The figure I'd estimate for English* Seats in 1931 was 7% of 81% equalling 5.6% of the electorate. If Clegg's figure is the actual figure for English* Councils 2007, at 32% of 29% this equals 9.3% of the electorate.
Hardly the 2% versus 32% difference Young Nick suggests. Rather than being up by 1500% it's about 67%. Very liberal. He has reduced one end to a third, and more than trebled the other end. Now that's what I call straight talking! Apparently he's done a deal with Ming to be nice to him, then inherit the earth.
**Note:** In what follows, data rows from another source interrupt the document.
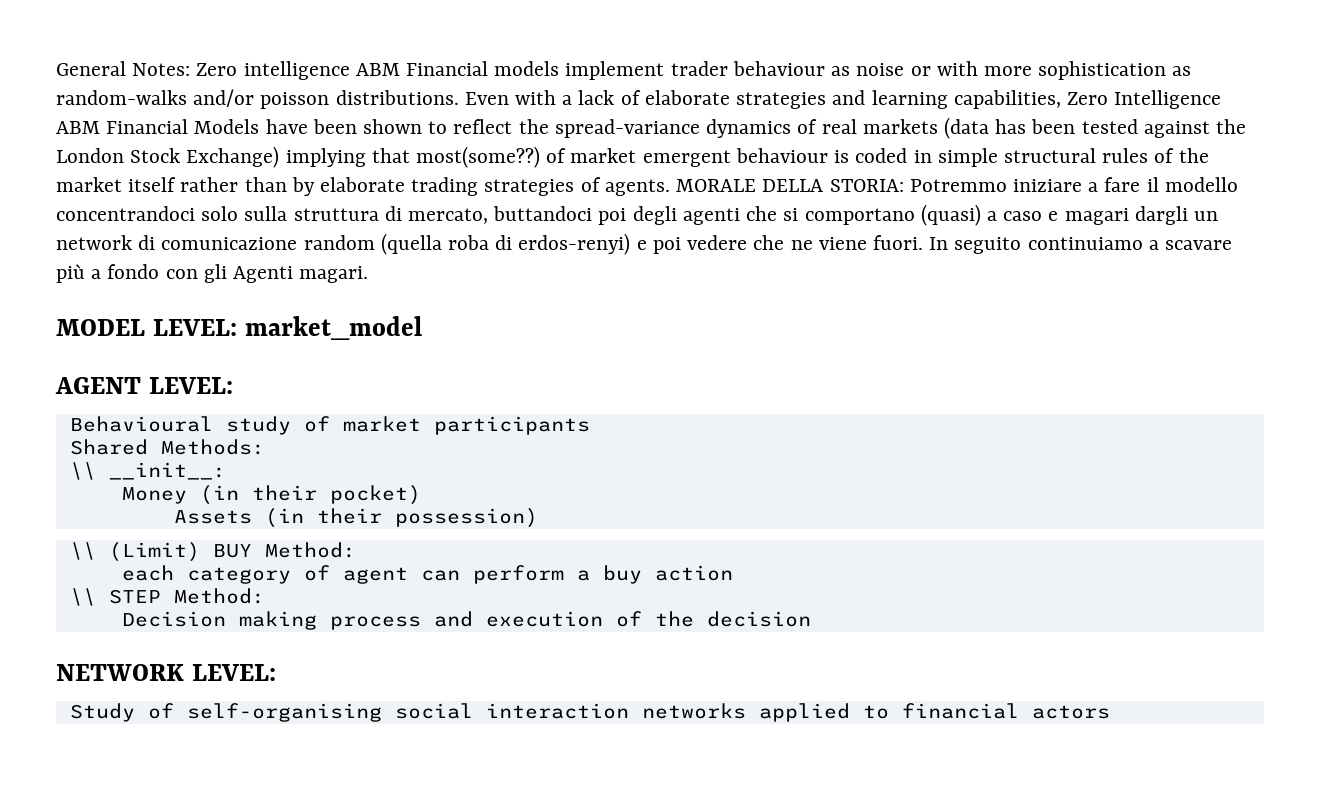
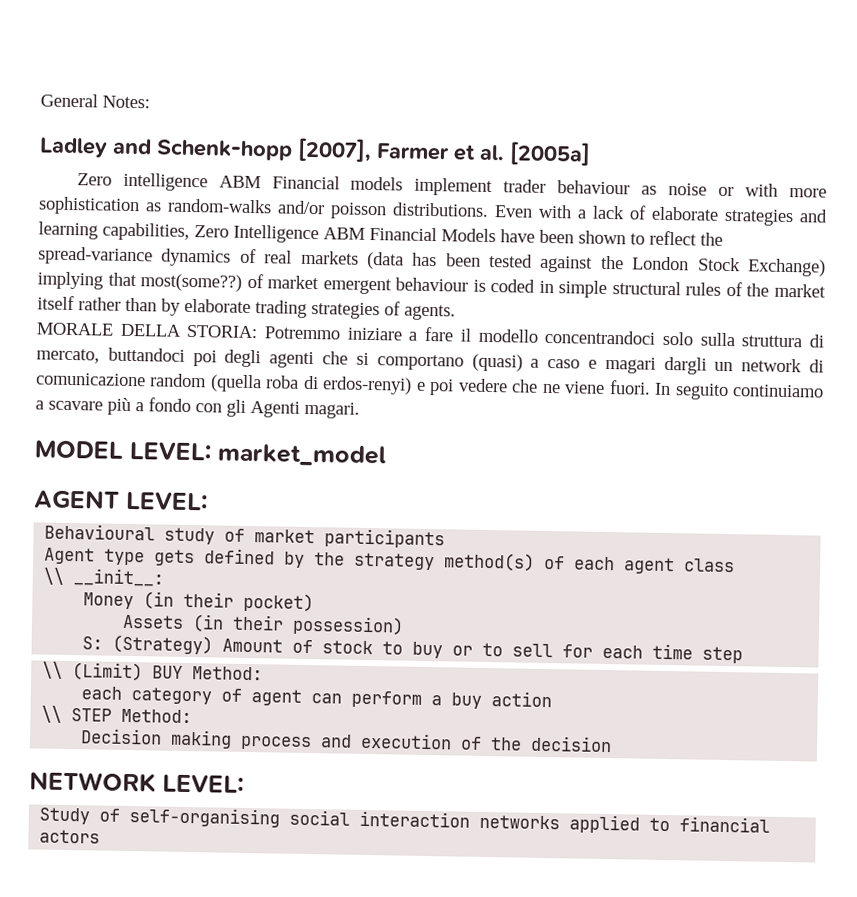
(191, 69) none -> [39,137,591,166] // Ladley and Schenk-hopp [2007], Farmer et al. [2005a] //
(670, 187) none -> (456, 312) //
[69,439,265,455] Shared Methods: -> [44,547,736,575] Agent type gets defined by the strategy method(s) of each agent class
(538, 518) none -> [82,634,744,664] // S: (Strategy) Amount of stock to buy or to sell for each time step

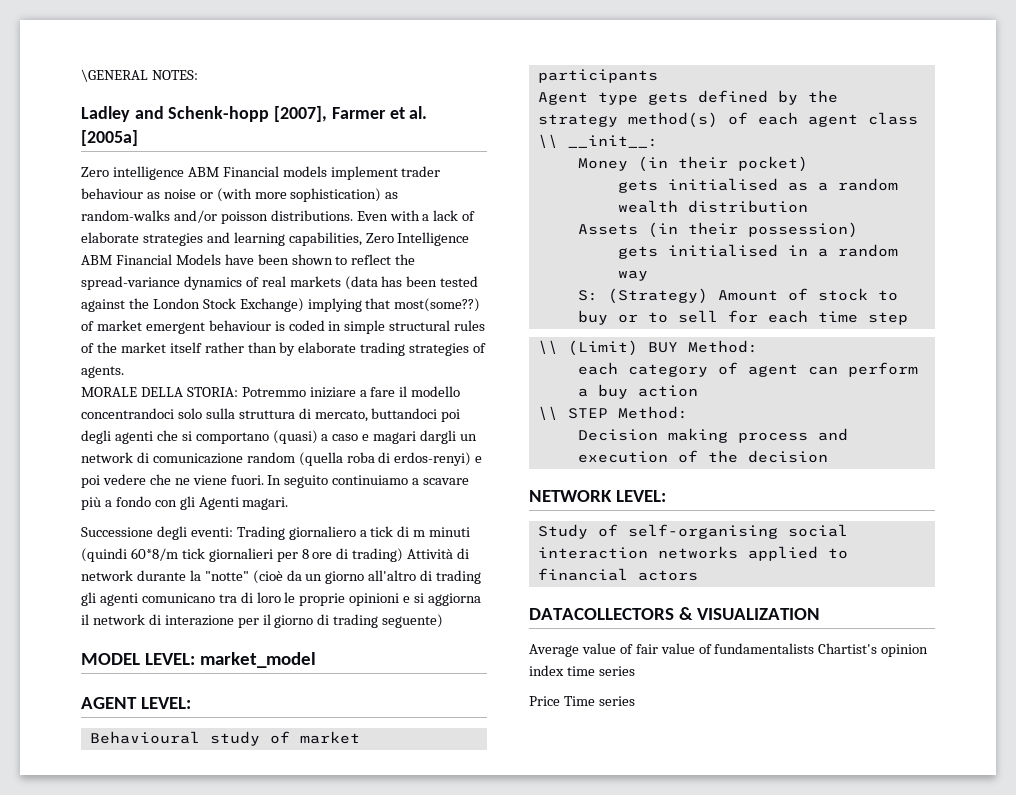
[40,93,150,109] General Notes: -> [81,69,198,82] \GENERAL NOTES:
[745,183,827,198] [38,196,140,216] with more sophistication -> [216,188,382,202] (with more sophistication)
(360, 410) none -> [81,526,471,540] [81,548,470,562] [81,570,482,584] [81,592,482,606] [81,614,444,628] // Successione degli eventi: Trading giornaliero a tick di m minuti (quindi 60*8/m tick giornalieri per 8 ore di trading) Attività di network durante la "notte" (cioè da un giorno all'altro di trading gli agenti comunicano tra di loro le proprie opinioni e si aggiorna il network di interazione per il giorno di trading seguente)
[122,614,405,636] Assets (in their possession) -> [617,178,898,193] [617,200,808,213] [577,222,858,238] [617,244,898,259] [617,270,648,281] gets initialised as a random wealth distribution // Assets (in their possession) // gets initialised in a random way
(101, 836) none -> [529,607,821,620] [529,643,929,657] [529,665,635,676] [529,696,635,706] // DATACOLLECTORS & VISUALIZATION // Average value of fair value of fundamentalists Chartist's opinion index time series // Price Time series

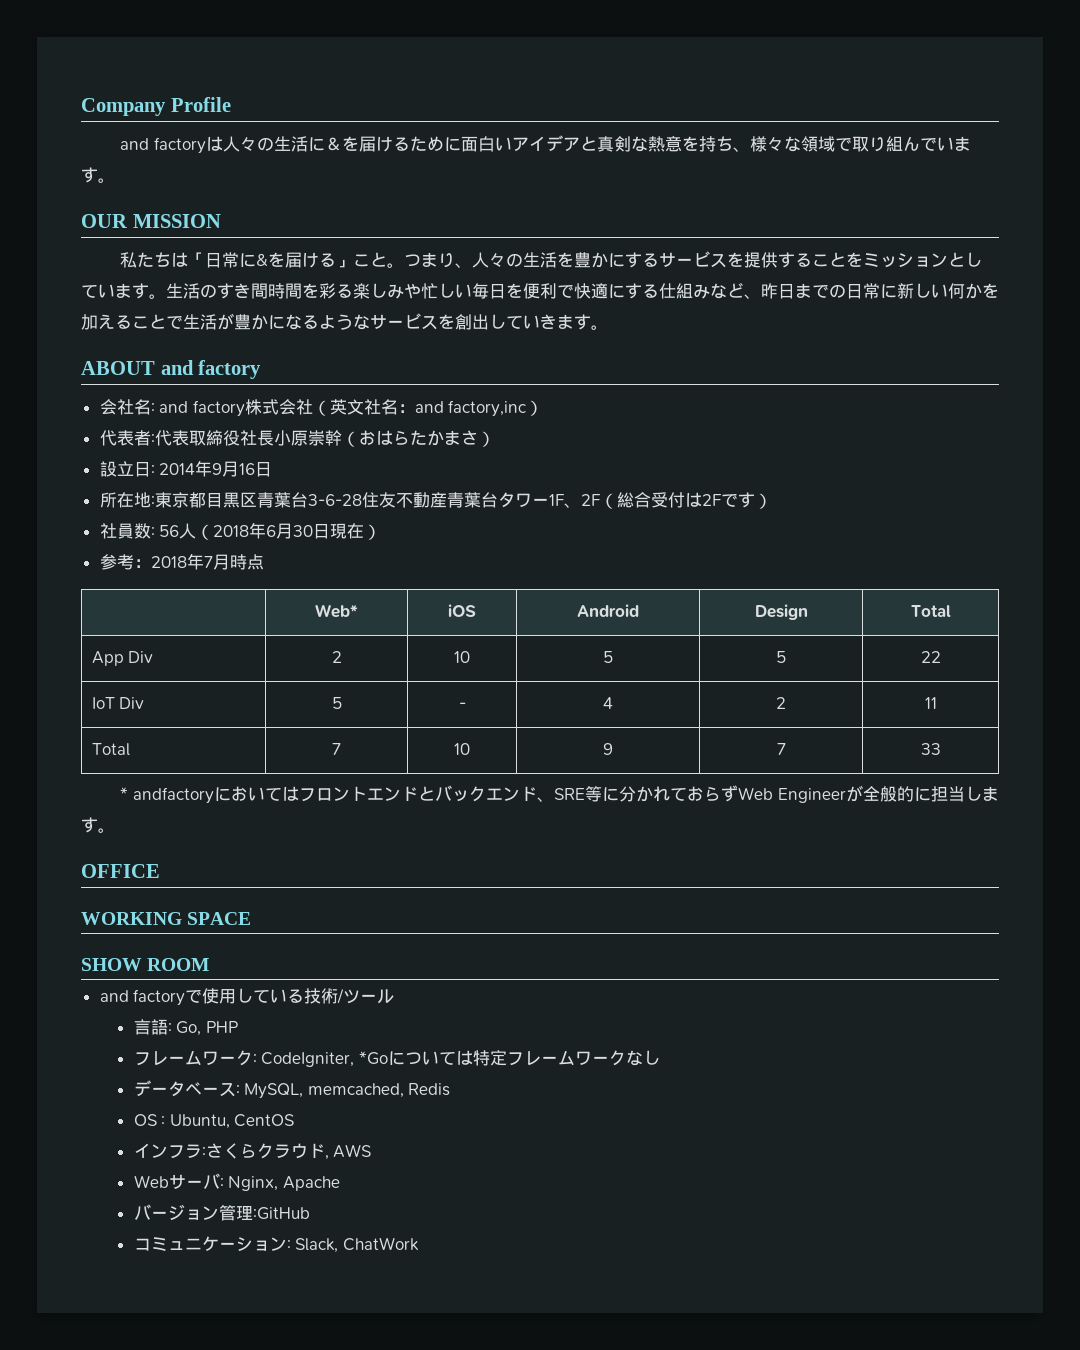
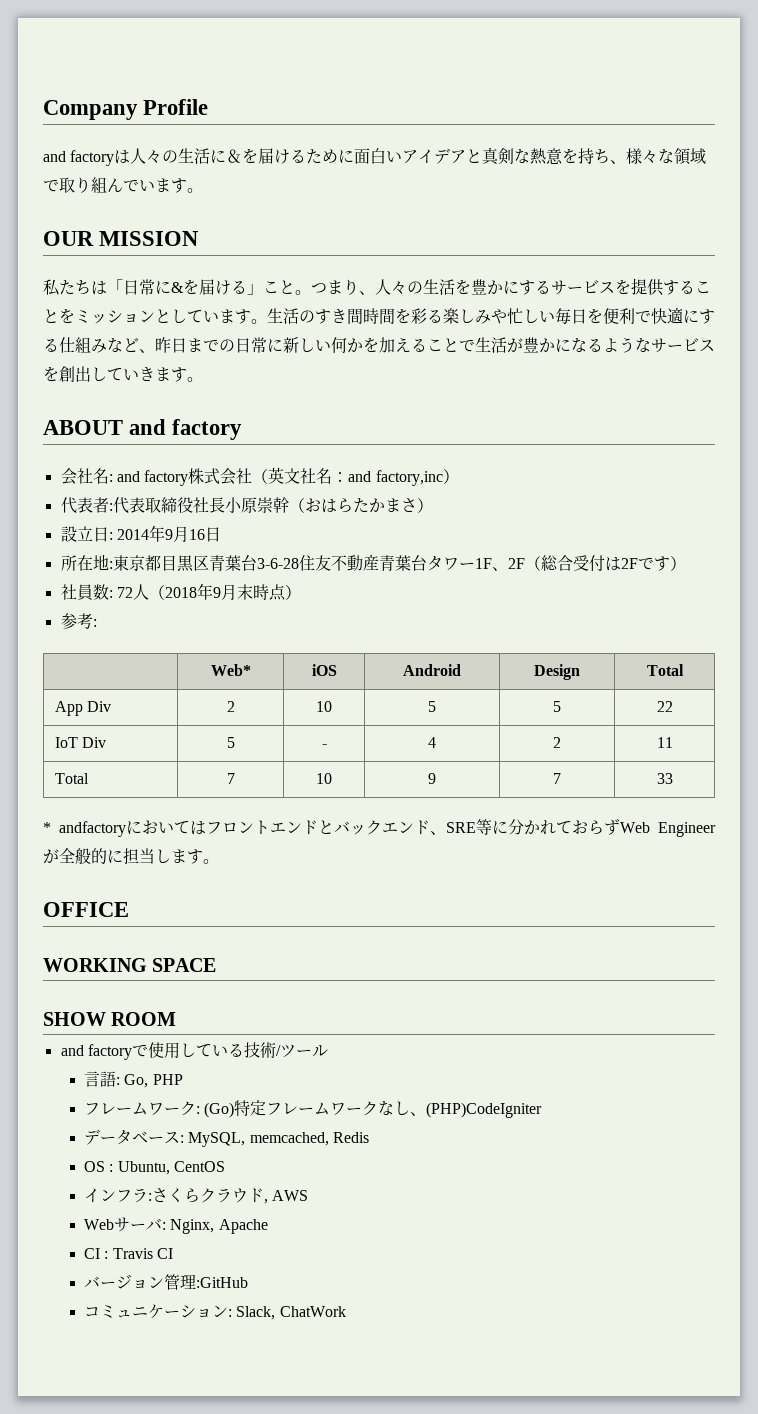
[159,525,180,537] 56 -> [116,587,133,598] 72
[266,523,382,540] [99,553,264,570] 6月30日現在） // 参考：2018年7月時点 -> [212,584,301,601] [60,613,97,629] 9月末時点） // 参考:
[261,1050,473,1067] CodeIgniter, *Goについては -> [204,1102,235,1118] (Go)
(660, 1057) none -> [410,1102,543,1118] 、(PHP)CodeIgniter
(340, 1183) none -> [83,1248,173,1259] // CI : Travis CI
He (Clegg) was spectacularly overconfident in the Q&A shown last night.
* A comparison between England and England is clearly more manageable than some permutation of unequal territories. And it is also fair to say that a massive boom in small and medium parties has largely been in Wales, Scotland and the Six Counties.
3 comments:
The combined Labour/Con vote in 1955 was 96%, so the increase has been from 4% to 32%. So it's 8x rather than 16x. Whether Clegg made a mistake or it is a typo is a moot point, but you are struggling a bit if you are claiming this is somehow "spin".
Clegg said 1951. When the combined vote was 93% He has compared a General Election with turn out over 80% to a Local Election (apparently) with turn out under 30%.
Are you saying an 8x exaggeration would be OK somehow James? In future I'll bear that in mind though it will be hard to resist pointing out that a Lib Dem is arsing statistics by a factor of eight (which is OK) never mind 16 (which clearly is not).
As far as I know the Independent thing is a "seen" interview where he gets a chance to relax with the questions and research his answers.
This James is I believe an absolutely pathetic attempt to distort reality for political advantage.
The Liberal Party only put up just over 100 candidates in the 1951 and 1955 elections, so the vast majority of the electorate did not even have the opportunity to vote other than Labour or Conservative.